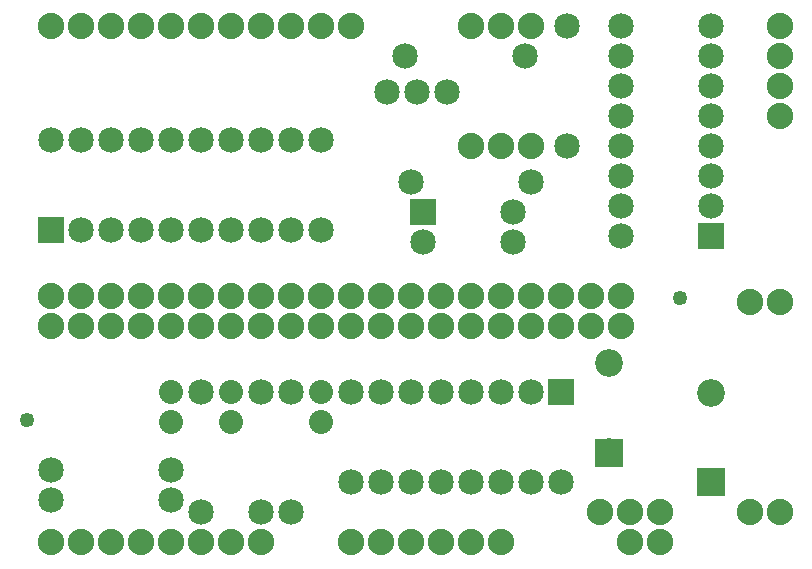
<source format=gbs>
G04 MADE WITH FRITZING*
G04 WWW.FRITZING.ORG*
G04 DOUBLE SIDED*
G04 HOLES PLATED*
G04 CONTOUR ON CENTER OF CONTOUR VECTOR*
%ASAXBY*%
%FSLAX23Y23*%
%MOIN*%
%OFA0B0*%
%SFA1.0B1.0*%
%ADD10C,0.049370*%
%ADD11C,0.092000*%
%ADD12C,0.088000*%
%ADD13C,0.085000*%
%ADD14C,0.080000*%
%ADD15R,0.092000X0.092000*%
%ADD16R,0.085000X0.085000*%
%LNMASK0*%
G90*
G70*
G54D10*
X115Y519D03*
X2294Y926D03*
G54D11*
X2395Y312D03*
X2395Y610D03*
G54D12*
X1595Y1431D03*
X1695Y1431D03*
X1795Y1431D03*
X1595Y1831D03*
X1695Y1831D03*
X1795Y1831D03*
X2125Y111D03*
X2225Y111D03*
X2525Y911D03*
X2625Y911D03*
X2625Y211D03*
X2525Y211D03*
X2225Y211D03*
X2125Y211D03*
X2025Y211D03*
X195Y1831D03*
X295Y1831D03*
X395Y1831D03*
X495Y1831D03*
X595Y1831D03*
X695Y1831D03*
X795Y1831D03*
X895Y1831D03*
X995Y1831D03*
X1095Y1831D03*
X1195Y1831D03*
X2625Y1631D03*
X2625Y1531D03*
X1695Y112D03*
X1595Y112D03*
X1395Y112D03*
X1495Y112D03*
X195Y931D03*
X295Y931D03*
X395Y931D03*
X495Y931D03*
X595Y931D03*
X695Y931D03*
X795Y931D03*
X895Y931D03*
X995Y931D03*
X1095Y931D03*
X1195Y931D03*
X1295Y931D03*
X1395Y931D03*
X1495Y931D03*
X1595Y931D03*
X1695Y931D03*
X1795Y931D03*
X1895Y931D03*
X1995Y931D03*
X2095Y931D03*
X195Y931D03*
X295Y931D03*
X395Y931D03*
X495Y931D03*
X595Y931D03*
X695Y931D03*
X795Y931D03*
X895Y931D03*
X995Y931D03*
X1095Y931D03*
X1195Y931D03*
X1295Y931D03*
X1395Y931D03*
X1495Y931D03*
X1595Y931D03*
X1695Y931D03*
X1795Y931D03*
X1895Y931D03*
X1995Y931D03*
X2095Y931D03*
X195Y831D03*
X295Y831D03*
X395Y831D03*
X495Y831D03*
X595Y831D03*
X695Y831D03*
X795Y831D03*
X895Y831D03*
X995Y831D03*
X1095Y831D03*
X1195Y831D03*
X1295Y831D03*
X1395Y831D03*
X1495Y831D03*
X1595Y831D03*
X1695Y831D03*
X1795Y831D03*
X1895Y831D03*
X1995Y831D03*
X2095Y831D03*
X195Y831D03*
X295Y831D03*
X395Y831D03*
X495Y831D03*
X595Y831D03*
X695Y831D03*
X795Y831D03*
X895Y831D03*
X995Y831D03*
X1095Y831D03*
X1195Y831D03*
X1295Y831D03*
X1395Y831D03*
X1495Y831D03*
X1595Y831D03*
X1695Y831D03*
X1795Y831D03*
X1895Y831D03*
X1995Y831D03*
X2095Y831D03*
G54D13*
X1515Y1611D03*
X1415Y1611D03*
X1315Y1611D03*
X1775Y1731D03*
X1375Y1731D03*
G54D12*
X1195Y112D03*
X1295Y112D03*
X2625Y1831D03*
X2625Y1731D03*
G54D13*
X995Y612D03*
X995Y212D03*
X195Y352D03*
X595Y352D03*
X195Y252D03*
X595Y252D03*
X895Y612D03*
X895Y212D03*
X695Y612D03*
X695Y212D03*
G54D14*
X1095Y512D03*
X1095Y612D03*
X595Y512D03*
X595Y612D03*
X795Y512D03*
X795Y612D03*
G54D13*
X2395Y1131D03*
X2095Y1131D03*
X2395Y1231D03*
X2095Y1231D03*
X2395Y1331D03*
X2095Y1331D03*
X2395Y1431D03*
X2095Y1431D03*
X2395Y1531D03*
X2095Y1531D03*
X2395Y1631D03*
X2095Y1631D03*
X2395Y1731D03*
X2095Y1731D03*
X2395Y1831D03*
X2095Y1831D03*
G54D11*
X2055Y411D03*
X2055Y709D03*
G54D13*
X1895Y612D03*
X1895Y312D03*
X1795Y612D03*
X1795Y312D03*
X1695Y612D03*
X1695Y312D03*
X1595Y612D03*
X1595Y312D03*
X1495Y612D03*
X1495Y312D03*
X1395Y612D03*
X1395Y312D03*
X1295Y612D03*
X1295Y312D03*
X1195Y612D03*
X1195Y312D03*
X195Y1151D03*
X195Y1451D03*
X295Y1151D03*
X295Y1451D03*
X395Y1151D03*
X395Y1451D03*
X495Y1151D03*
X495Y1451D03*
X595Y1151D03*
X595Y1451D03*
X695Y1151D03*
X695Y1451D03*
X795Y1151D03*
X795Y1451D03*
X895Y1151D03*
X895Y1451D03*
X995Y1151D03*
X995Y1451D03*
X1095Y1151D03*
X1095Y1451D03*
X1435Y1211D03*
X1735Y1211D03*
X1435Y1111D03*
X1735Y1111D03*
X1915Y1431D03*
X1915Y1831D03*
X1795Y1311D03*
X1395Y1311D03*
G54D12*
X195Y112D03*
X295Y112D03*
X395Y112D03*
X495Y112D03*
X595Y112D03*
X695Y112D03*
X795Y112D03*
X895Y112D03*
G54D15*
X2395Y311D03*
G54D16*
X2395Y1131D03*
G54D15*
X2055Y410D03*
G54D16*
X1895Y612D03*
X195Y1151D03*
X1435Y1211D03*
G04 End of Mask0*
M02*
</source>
---
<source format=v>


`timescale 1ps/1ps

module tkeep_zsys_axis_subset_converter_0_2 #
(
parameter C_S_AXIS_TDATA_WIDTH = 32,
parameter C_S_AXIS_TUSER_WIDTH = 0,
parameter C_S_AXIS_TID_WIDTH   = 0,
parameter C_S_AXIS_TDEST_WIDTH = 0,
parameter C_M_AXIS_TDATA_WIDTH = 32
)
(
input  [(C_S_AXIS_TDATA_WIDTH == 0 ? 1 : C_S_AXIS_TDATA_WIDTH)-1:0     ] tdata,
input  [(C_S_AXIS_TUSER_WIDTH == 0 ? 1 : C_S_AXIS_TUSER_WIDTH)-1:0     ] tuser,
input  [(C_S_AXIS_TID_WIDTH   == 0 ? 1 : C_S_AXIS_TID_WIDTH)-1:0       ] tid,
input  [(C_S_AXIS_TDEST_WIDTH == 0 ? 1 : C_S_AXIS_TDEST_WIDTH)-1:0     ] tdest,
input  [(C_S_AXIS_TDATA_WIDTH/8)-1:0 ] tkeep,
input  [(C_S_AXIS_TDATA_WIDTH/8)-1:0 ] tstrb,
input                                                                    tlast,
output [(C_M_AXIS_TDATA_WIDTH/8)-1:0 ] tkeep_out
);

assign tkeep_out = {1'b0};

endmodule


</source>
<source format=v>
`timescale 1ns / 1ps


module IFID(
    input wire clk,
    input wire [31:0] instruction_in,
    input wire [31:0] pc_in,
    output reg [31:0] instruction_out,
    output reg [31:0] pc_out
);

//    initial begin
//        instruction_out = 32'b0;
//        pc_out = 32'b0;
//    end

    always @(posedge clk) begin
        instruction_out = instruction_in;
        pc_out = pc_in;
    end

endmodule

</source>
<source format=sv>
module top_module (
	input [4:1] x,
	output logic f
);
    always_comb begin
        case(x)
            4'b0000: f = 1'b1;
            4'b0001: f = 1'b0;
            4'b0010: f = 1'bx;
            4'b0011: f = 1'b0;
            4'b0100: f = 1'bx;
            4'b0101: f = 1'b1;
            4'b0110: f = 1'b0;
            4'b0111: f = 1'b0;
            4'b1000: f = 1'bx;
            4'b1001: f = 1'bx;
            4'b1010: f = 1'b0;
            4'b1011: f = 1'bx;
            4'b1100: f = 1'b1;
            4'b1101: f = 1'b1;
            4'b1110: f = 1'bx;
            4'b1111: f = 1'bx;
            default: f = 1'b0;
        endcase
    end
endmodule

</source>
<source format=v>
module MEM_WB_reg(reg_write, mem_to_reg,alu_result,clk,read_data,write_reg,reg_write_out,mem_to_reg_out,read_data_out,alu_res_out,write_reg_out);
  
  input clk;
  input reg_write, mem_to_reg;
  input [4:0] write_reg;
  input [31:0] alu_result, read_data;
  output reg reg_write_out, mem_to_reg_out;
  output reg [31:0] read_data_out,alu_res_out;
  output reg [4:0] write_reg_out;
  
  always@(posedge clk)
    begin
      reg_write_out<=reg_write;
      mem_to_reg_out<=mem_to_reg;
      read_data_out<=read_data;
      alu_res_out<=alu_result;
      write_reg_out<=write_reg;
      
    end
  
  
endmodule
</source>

## Directive
Copy, from the material above, each line in which the string "wire" occurs.

## Answer space
    input wire clk,
    input wire [31:0] instruction_in,
    input wire [31:0] pc_in,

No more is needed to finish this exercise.